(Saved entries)
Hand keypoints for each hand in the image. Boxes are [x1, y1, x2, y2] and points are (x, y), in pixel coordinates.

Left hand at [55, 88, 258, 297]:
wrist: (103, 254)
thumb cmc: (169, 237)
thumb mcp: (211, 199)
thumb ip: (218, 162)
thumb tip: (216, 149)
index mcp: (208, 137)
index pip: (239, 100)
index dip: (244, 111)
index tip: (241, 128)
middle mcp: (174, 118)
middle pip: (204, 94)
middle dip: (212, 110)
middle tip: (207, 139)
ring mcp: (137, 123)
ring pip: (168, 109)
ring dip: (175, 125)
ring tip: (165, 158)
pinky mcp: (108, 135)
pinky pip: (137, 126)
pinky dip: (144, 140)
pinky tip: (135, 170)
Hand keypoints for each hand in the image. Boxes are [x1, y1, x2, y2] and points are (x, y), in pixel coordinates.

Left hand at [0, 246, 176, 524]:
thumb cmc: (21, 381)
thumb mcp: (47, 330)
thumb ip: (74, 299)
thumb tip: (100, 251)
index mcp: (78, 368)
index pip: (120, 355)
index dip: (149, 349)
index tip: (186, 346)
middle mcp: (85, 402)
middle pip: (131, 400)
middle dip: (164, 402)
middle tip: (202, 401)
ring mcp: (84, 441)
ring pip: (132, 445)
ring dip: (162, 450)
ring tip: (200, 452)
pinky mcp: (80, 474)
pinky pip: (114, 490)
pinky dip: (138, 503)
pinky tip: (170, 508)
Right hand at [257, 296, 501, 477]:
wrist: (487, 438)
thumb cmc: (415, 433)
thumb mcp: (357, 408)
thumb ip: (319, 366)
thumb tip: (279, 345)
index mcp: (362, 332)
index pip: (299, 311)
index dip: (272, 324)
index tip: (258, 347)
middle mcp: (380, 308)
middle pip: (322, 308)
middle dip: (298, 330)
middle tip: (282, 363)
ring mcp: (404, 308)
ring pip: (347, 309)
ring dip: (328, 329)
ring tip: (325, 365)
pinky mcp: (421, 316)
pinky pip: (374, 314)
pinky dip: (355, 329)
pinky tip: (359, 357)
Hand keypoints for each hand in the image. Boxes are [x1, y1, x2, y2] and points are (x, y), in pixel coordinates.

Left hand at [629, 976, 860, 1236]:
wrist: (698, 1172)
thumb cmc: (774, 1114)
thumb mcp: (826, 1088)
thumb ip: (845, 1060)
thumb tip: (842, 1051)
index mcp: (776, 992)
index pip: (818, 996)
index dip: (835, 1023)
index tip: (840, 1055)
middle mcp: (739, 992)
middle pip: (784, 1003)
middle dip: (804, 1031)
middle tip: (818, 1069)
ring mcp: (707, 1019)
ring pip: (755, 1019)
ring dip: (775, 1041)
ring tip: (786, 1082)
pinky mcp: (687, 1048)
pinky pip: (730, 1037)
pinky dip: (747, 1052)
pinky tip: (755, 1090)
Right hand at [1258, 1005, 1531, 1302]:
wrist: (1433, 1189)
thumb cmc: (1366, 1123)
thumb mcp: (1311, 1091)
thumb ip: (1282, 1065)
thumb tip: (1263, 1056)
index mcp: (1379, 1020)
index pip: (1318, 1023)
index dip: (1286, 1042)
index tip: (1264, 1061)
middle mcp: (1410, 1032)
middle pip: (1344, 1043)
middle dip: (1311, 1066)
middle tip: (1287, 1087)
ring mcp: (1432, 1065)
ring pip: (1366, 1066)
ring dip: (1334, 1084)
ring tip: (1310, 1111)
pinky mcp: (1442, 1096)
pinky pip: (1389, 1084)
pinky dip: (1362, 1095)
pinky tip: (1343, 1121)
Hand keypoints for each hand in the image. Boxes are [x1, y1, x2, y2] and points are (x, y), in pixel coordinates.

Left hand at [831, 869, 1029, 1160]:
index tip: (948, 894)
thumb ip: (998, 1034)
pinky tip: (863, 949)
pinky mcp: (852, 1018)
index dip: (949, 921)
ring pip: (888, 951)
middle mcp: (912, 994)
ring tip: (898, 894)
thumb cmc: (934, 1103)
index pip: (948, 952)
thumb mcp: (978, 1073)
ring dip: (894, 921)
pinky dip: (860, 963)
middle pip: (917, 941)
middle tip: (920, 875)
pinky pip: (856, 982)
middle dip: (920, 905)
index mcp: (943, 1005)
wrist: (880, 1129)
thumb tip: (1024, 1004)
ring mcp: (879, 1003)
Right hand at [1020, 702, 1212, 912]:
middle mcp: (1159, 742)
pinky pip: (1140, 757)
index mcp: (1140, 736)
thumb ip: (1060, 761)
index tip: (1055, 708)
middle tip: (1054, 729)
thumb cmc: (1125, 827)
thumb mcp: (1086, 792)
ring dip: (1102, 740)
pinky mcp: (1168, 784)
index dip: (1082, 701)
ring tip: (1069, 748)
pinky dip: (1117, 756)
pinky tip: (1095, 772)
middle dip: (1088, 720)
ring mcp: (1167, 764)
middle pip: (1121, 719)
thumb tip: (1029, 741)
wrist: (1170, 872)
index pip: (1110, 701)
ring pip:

> **What this task involves**: In the entries above, the lines between the one holding "pinky mcp: (421, 316)" and the one holding "index mcp: (776, 992)", inclusive, are to be printed exactly as written, and those alone.

> **Reply**:
pinky mcp: (421, 316)
pinky pip: (374, 314)
pinky dip: (355, 329)
pinky tip: (359, 357)
Hand keypoints for each hand in the image. Boxes are [x1, y1, x2, y2] and points are (x, y), in pixel coordinates.

Left hand at [629, 976, 860, 1236]:
wrist: (698, 1172)
thumb cmc: (774, 1114)
thumb mcp: (826, 1088)
thumb ip: (845, 1060)
thumb tip: (842, 1051)
index mcp: (776, 992)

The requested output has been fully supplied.